Foundation Models for Data-driven Human Cell Simulation
|Foundation Models for Data-driven Human Cell Simulation
|Wei Ouyang <firstname.lastname@example.org>
|Kungliga Tekniska högskolan
|2024-01-30 – 2024-08-01
In the realm of system biology, the advent of whole-cell modeling heralds a new era of comprehensive, quantitative perspectives on cellular behavior, with profound implications for synthetic biology, medicine, and broader life science applications. The capacity to perform in-silico experiments promises to revolutionize our approach to biological research, enabling the exploration of cell dynamics and interactions in unprecedented detail. However, the complexity of modeling the entirety of a human cell remains a formidable challenge, often hindered by limitations in our current understanding of intricate biological systems.
Supported by the KAW Data-Driven Life Science Fellows program, our newly formed research group AICell Lab (https://aicell.io) at SciLifeLab aims to rise to this grand challenge by harnessing the potential of contemporary advancements in multi-omics data generation and artificial intelligence. We propose a novel approach to human cell simulation that leverages state-of-the-art deep learning techniques, including convolutional neural networks, transformers, and diffusion models. Guided by the success of tools like AlphaFold, we plan to dissect and analyze extant multi-omics datasets by building foundation models for human cell modeling.

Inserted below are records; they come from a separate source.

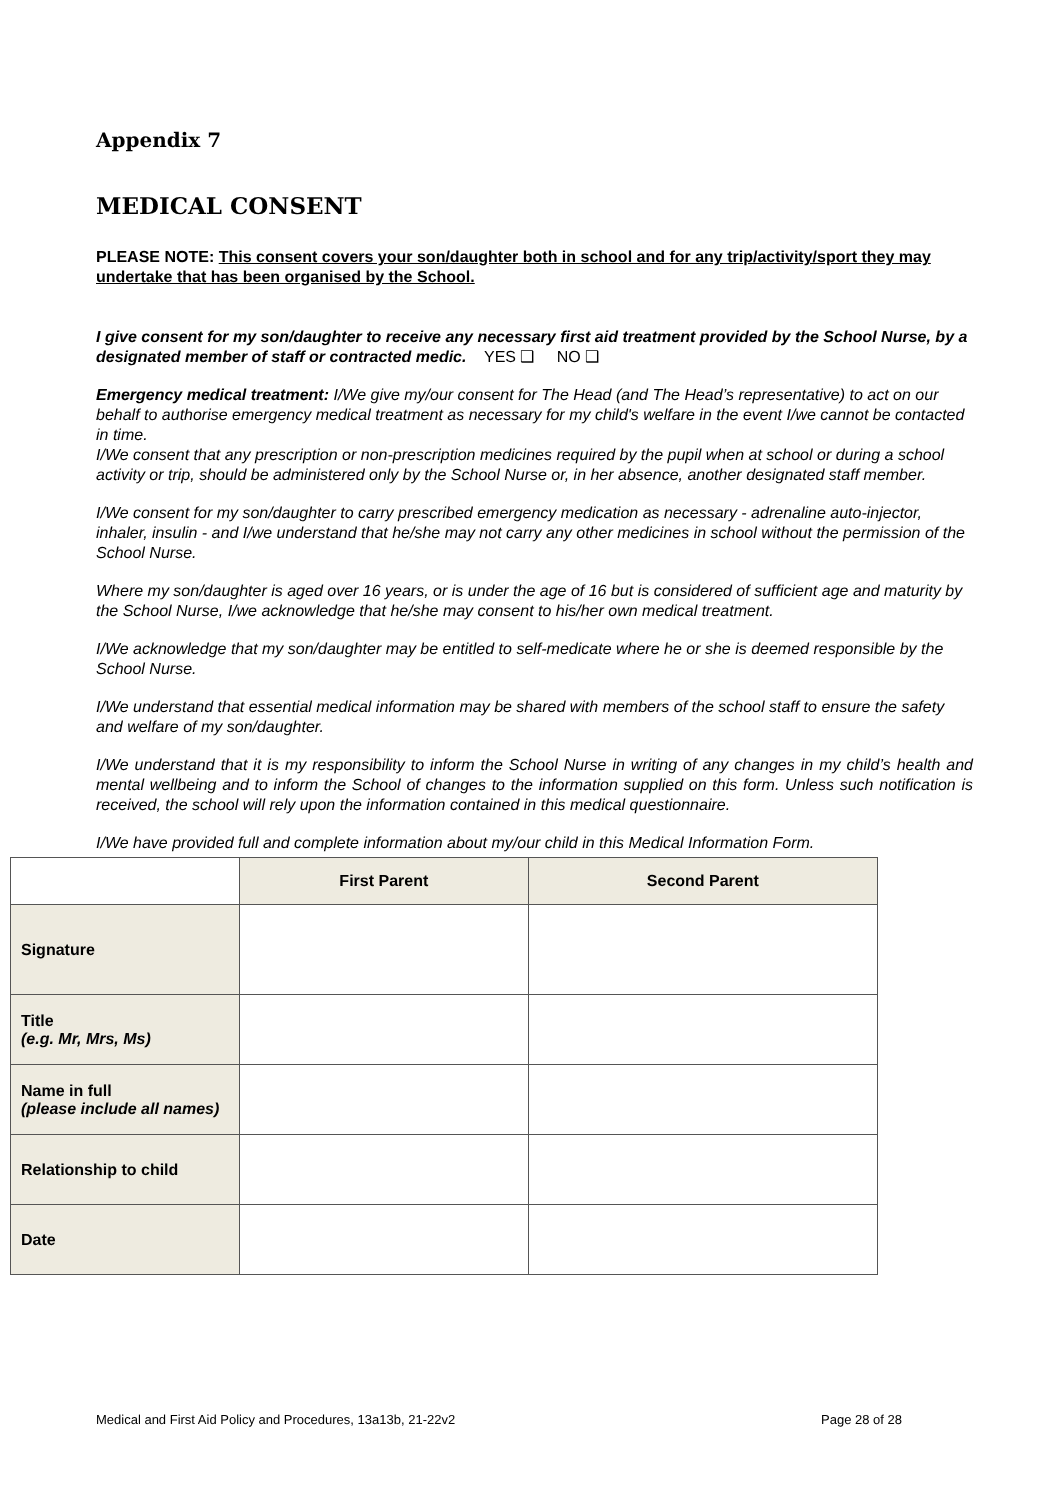Appendix 7
MEDICAL CONSENT
PLEASE NOTE: This consent covers your son/daughter both in school and for any trip/activity/sport they may undertake that has been organised by the School.
I give consent for my son/daughter to receive any necessary first aid treatment provided by the School Nurse, by a designated member of staff or contracted medic. YES ❑ NO ❑
Emergency medical treatment: I/We give my/our consent for The Head (and The Head’s representative) to act on our behalf to authorise emergency medical treatment as necessary for my child's welfare in the event I/we cannot be contacted in time.
I/We consent that any prescription or non-prescription medicines required by the pupil when at school or during a school activity or trip, should be administered only by the School Nurse or, in her absence, another designated staff member.
I/We consent for my son/daughter to carry prescribed emergency medication as necessary - adrenaline auto-injector, inhaler, insulin - and I/we understand that he/she may not carry any other medicines in school without the permission of the School Nurse.
Where my son/daughter is aged over 16 years, or is under the age of 16 but is considered of sufficient age and maturity by the School Nurse, I/we acknowledge that he/she may consent to his/her own medical treatment.
I/We acknowledge that my son/daughter may be entitled to self-medicate where he or she is deemed responsible by the School Nurse.
I/We understand that essential medical information may be shared with members of the school staff to ensure the safety and welfare of my son/daughter.
I/We understand that it is my responsibility to inform the School Nurse in writing of any changes in my child’s health and mental wellbeing and to inform the School of changes to the information supplied on this form. Unless such notification is received, the school will rely upon the information contained in this medical questionnaire.
I/We have provided full and complete information about my/our child in this Medical Information Form.
| | First Parent | Second Parent |
| --- | --- | --- |
| Signature | | |
| Title (e.g. Mr, Mrs, Ms) | | |
| Name in full (please include all names) | | |
| Relationship to child | | |
| Date | | |
Medical and First Aid Policy and Procedures, 13a13b, 21-22v2 Page 28 of 28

A key part of our project involves the integration of massive volumes of newly produced live cell, multiplexed images. By interweaving this data with our AI-driven analysis, we anticipate generating a robust and dynamic model of cellular behavior. Our strategy aligns with the emerging paradigm of "Foundation Models," aiming to provide a generative and predictive framework that can simulate human cellular responses and interactions with high fidelity.

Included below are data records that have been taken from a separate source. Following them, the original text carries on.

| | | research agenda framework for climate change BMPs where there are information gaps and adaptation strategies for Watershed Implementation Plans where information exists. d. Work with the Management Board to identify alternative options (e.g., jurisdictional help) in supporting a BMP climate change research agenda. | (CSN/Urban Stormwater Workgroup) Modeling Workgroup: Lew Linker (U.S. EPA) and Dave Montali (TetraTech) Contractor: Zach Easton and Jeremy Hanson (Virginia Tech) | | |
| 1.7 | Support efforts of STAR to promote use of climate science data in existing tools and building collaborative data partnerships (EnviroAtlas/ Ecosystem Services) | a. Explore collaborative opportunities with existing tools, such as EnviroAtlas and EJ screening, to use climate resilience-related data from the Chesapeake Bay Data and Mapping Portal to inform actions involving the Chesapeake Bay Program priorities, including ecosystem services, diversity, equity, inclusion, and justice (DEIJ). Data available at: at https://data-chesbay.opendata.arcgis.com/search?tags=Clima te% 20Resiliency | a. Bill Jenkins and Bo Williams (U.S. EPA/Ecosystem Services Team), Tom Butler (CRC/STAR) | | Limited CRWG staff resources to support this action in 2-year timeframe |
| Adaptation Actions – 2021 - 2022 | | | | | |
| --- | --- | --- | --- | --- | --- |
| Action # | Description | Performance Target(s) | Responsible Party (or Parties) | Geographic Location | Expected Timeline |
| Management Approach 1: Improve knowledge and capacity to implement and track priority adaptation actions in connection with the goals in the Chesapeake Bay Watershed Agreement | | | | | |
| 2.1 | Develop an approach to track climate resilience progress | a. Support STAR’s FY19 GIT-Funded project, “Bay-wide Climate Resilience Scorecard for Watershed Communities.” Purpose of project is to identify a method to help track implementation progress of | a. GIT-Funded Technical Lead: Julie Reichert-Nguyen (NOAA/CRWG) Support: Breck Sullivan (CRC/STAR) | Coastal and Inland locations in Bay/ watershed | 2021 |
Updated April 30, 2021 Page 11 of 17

The goal of our project extends beyond the theoretical. We envision our human cell simulator as an innovative tool for practical application, empowering researchers to conduct complex virtual experiments that would otherwise be impossible or impractical. Such capability is poised to catalyze a leap forward in our understanding of human biology, providing transformative insights in areas such as disease modeling, drug discovery, and personalized medicine.
The pursuit of this ambitious goal necessitates access to advanced computational resources, in particular, GPU clusters. The intensive computational demands of training and refining our sophisticated AI models underline the necessity for such resources. With the right support, we believe our project could make a substantive contribution to the field of system biology and beyond, illuminating the intricacies of human cell behavior and paving the way for the future of in-silico experimentation.